Francisco González receives the Sorolla Medal from the Hispanic Society of America

BBVA Chairman Francisco González received last night in New York the Sorolla Medal with which the Hispanic Society of America distinguishes public figures and institutions that stand out for their contribution to Hispanic arts and culture. Along with BBVA Chairman, Mario Vargas Llosa, Nobel Prize in Literature, and Carlos Fitz-James Stuart, the Duke of Alba, were also awarded.

Picture: Francisco González receives the Sorolla Medal from the Hispanic Society of America-BBVA

During his address, Francisco González stressed that “the global nature of BBVA and its focus on digital transformation have in no way altered one essential part of our DNA:  the rich and plural Hispanic culture that unites us with an immense community, with shared language, values and aspirations.”

The Chairman added that BBVA shares with the Hispanic Society of America the conviction that the “promotion of culture, arts, science and social responsibility is one of the most efficient ways to widen the horizons for individuals and societies. It makes societies more plural, tolerant and innovative, and improves their social welfare, health and growth.”
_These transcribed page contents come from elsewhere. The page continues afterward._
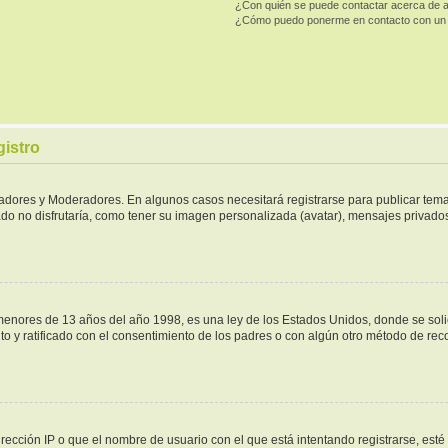
¿Con quién se puede contactar acerca de a
¿Cómo puedo ponerme en contacto con un 
gistro
tradores y Moderadores. En algunos casos necesitará registrarse para publicar tema
do no disfrutaría, como tener su imagen personalizada (avatar), mensajes privados,
ores de 13 años del año 1998, es una ley de los Estados Unidos, donde se solicita
ito y ratificado con el consentimiento de los padres o con algún otro método de re
rección IP o que el nombre de usuario con el que está intentando registrarse, esté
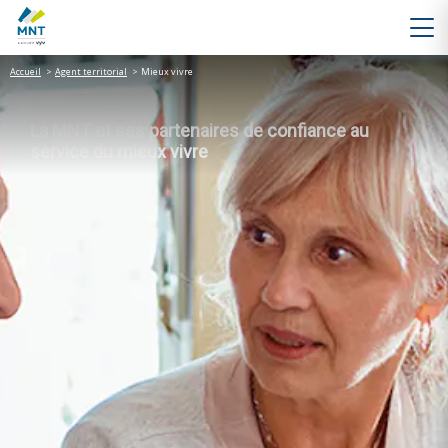
Accueil
>
Agent territorial
>
Mieux vivre
La MNT et ses partenaires de confiance au
service du mieux vivre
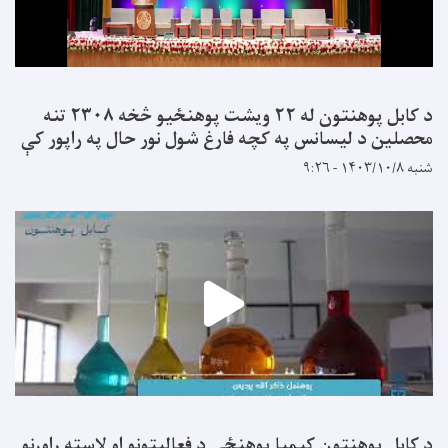
د کابل پوهنتون له ۲۲ ویشت پوهنځیو څخه ۲۳۰۸ تنه
محصلین د لیسانس په کچه فارغ شول نور حال په راپور کې
شنبه ۱۴۰۳/۱۰/۸ - ۹:۲۶
د کابل پوهنتون کیمیا پوهنځی د فعالیتونو او لاسته راوړنو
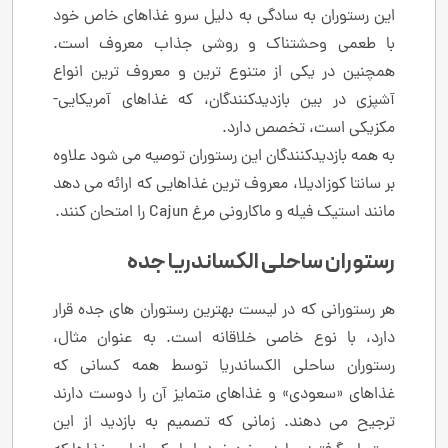
این رستوران به سادگی به دلیل سرو غذاهای خاص خود
با طعمی وحشتناک و روشی جذاب معروف است.
همچنین در یکی از متنوع ترین و معروف ترین انواع
آشپزی در بین بازدیدکنندگان، که غذاهای آمریکایی-
مکزیکی است، تخصص دارد.
به همه بازدیدکنندگان این رستوران توصیه می شود علاوه
بر سانتا کوزادیلا، معروف ترین غذاهایی که ارائه می دهد
مانند استیک فیله و ماکارونی مرغ Cajun را امتحان کنند.
رستوران ساحلی الکساندریا جده
هر رستورانی که در لیست بهترین رستوران های جده قرار
دارد، با نوع خاصی خلاقانه است. به عنوان مثال،
رستوران ساحلی الکساندریا توسط همه کسانی که
غذاهای «سعودی» و غذاهای متمایز آن را دوست دارند
ترجیح می دهند. زمانی که تصمیم به بازدید از این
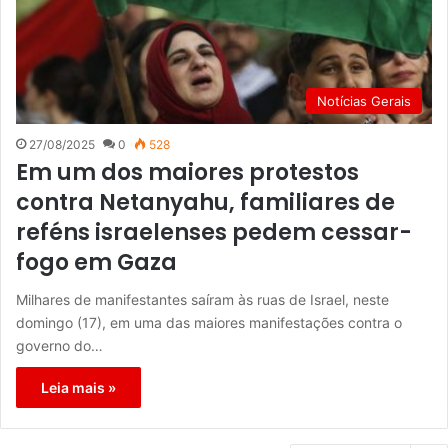
Notícias Gerais
27/08/2025
0
528
Em um dos maiores protestos
contra Netanyahu, familiares de
reféns israelenses pedem cessar-
fogo em Gaza
Milhares de manifestantes saíram às ruas de Israel, neste
domingo (17), em uma das maiores manifestações contra o
governo do…
Leia mais »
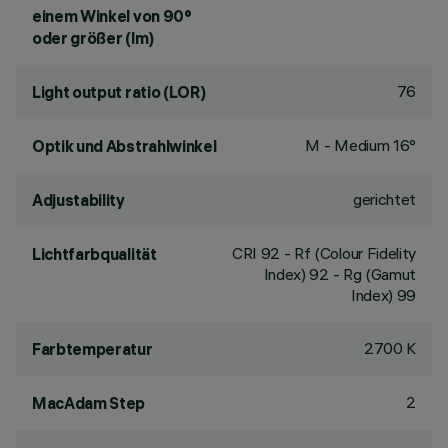
einem Winkel von 90°
oder größer (lm)
76
Light output ratio (LOR)
M - Medium 16°
Optik und Abstrahlwinkel
gerichtet
Adjustability
CRI
92
- Rf (Colour Fidelity
Lichtfarbqualität
Index) 92 - Rg (Gamut
Index) 99
2700 K
Farbtemperatur
2
MacAdam Step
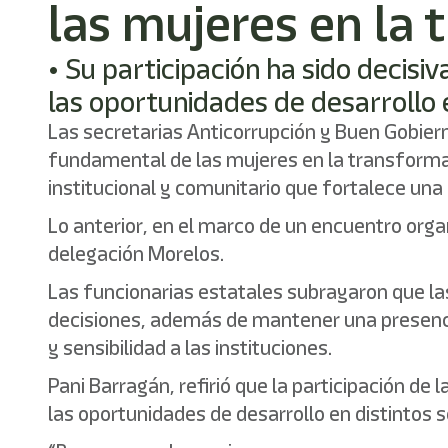
las mujeres en la
• Su participación ha sido decisiv
las oportunidades de desarrollo 
Las secretarias Anticorrupción y Buen Gobiern
fundamental de las mujeres en la transformac
institucional y comunitario que fortalece un
Lo anterior, en el marco de un encuentro org
delegación Morelos.
Las funcionarias estatales subrayaron que l
decisiones, además de mantener una presencia
y sensibilidad a las instituciones.
Pani Barragán, refirió que la participación de 
las oportunidades de desarrollo en distintos 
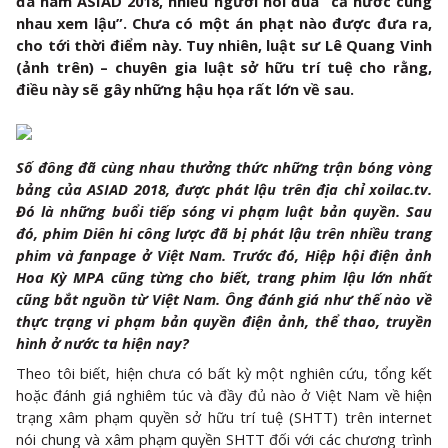
đá nam ASIAD 2018, nhiều người nói đùa “cả nước cùng
nhau xem lậu”. Chưa có một án phạt nào được đưa ra,
cho tới thời điểm này. Tuy nhiên, luật sư Lê Quang Vinh
(ảnh trên) – chuyên gia luật sở hữu trí tuệ cho rằng,
điều này sẽ gây những hậu họa rất lớn về sau.
Số đông đã cùng nhau thưởng thức những trận bóng vòng
bảng của ASIAD 2018, được phát lậu trên địa chỉ xoilac.tv.
Đó là những buổi tiếp sóng vi phạm luật bản quyền. Sau
đó, phim Diên hi công lược đã bị phát lậu trên nhiều trang
phim và fanpage ở Việt Nam. Trước đó, Hiệp hội điện ảnh
Hoa Kỳ MPA cũng từng cho biết, trang phim lậu lớn nhất
cũng bắt nguồn từ Việt Nam. Ông đánh giá như thế nào về
thực trạng vi phạm bản quyền điện ảnh, thể thao, truyền
hình ở nước ta hiện nay?
Theo tôi biết, hiện chưa có bất kỳ một nghiên cứu, tổng kết
hoặc đánh giá nghiêm túc và đầy đủ nào ở Việt Nam về hiện
trạng xâm phạm quyền sở hữu trí tuệ (SHTT) trên internet
nói chung và xâm phạm quyền SHTT đối với các chương trình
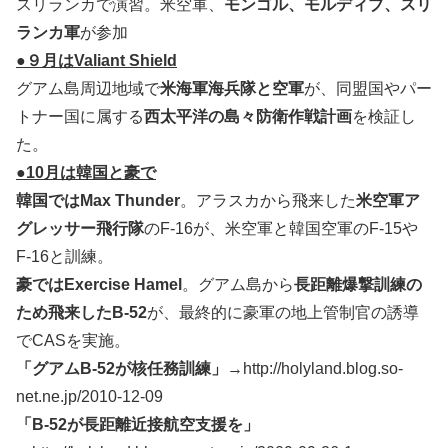
スリランカで演習。米空軍、
モンゴル、モルディブ、スリ
ランカ軍
が参加
●９月はValiant Shield
グアム島周辺地域で
米海軍海兵隊と空軍
が、同盟国やパー
トナー国に属する
西太平洋の島々防衛作戦計画
を検証し
た。
●10月は韓国と豪で
韓国ではMax Thunder
。アラスカから飛来した
米空軍ア
グレッサー飛行隊
のF-16が、米空軍と韓国空軍のF-15や
F-16と訓練。
豪ではExercise Hamel
。グアム島から
長距離爆撃訓練の
ため飛来したB-52
が、最終的に豪軍の地上管制官の誘導
でCASを実施。
「グアムB-52が核任務訓練」
→http://holyland.blog.so-
net.ne.jp/2010-12-09
「B-52が長距離近接航空支援を」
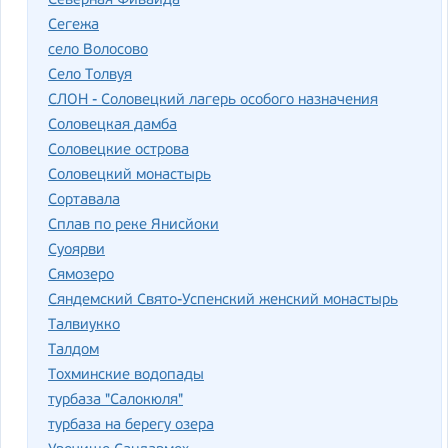
Северная Фиваида
Сегежа
село Волосово
Село Толвуя
СЛОН - Соловецкий лагерь особого назначения
Соловецкая дамба
Соловецкие острова
Соловецкий монастырь
Сортавала
Сплав по реке Янисйоки
Суоярви
Сямозеро
Сяндемский Свято-Успенский женский монастырь
Талвиукко
Талдом
Тохминские водопады
турбаза "Салокюля"
турбаза на берегу озера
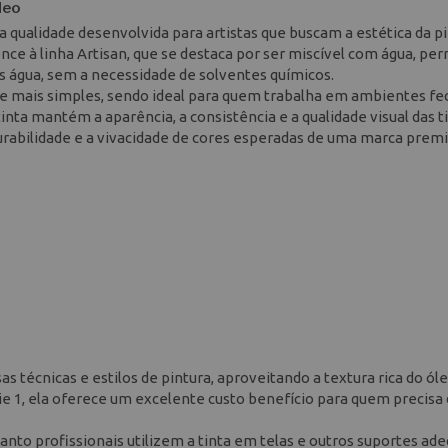
leo
 qualidade desenvolvida para artistas que buscam a estética da pi
nce à linha Artisan, que se destaca por ser miscível com água, pe
nas água, sem a necessidade de solventes químicos.
o e mais simples, sendo ideal para quem trabalha em ambientes f
tinta mantém a aparência, a consistência e a qualidade visual das t
durabilidade e a vivacidade de cores esperadas de uma marca prem
s técnicas e estilos de pintura, aproveitando a textura rica do ól
rie 1, ela oferece um excelente custo benefício para quem precisa
uanto profissionais utilizem a tinta em telas e outros suportes ad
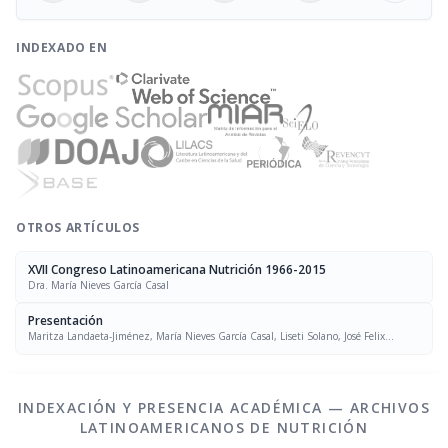
INDEXADO EN
OTROS ARTÍCULOS
XVII Congreso Latinoamericana Nutrición 1966-2015
Dra. María Nieves García Casal
Presentación
Maritza Landaeta-Jiménez, María Nieves García Casal, Liseti Solano, José Felix
Chávez, Luís Falque Madrid
INDEXACIÓN Y PRESENCIA ACADÉMICA — ARCHIVOS
LATINOAMERICANOS DE NUTRICIÓN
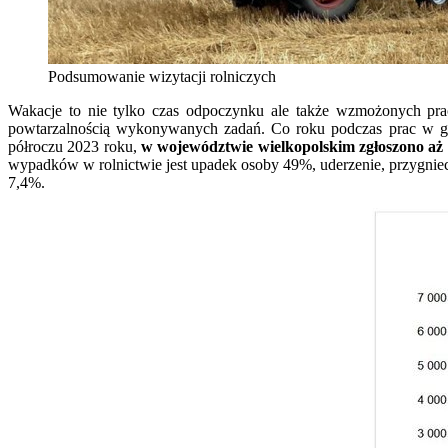
Podsumowanie wizytacji rolniczych
Wakacje to nie tylko czas odpoczynku ale także wzmożonych pr
powtarzalnością wykonywanych zadań. Co roku podczas prac w go
półroczu 2023 roku,
w województwie wielkopolskim zgłoszono a
wypadków w rolnictwie jest upadek osoby 49%, uderzenie, przygniec
7,4%.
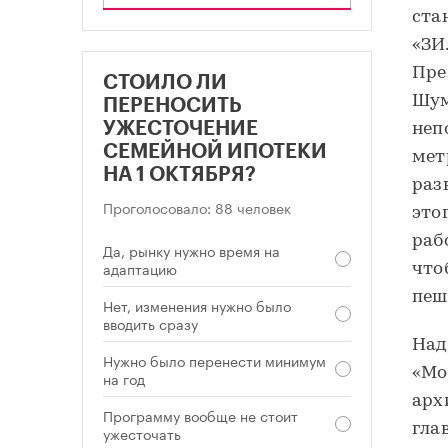
ста
«ЗИ
Пре
СТОИЛО ЛИ
Шум
ПЕРЕНОСИТЬ
УЖЕСТОЧЕНИЕ
неп
СЕМЕЙНОЙ ИПОТЕКИ
мет
НА 1 ОКТЯБРЯ?
разв
Проголосовало: 88 человек
это
раб
Да, рынку нужно время на
адаптацию
что
пеш
Нет, изменения нужно было
вводить сразу
Над
Нужно было перенести минимум
«Мо
на год
арх
Программу вообще не стоит
гла
ужесточать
Francisco González also reiterated BBVA’s commitment to “work for a better future for people”. And he emphasized the “wide variety of activities and programs in culture, fine arts, music, scientific research, financial education and financial inclusion in Spain and Latin America that we promote through the BBVA Foundation, The BBVA Microfinance Foundation and the Bank itself.”

The Sorolla Medal 

The Hispanic Society of America grants since 1924 the Sorolla Medal, which pays tribute to the Spanish painter, to distinguish institutions and people for their contribution to the Hispanic arts and culture.

Founded by Archer Milton Huntington in 1904, the purpose of the Hispanic Society of America is to promote Hispanic culture in the United States of America. The Society’s museum and library boast over one million works, which make up the most important Spanish art collection in the United States.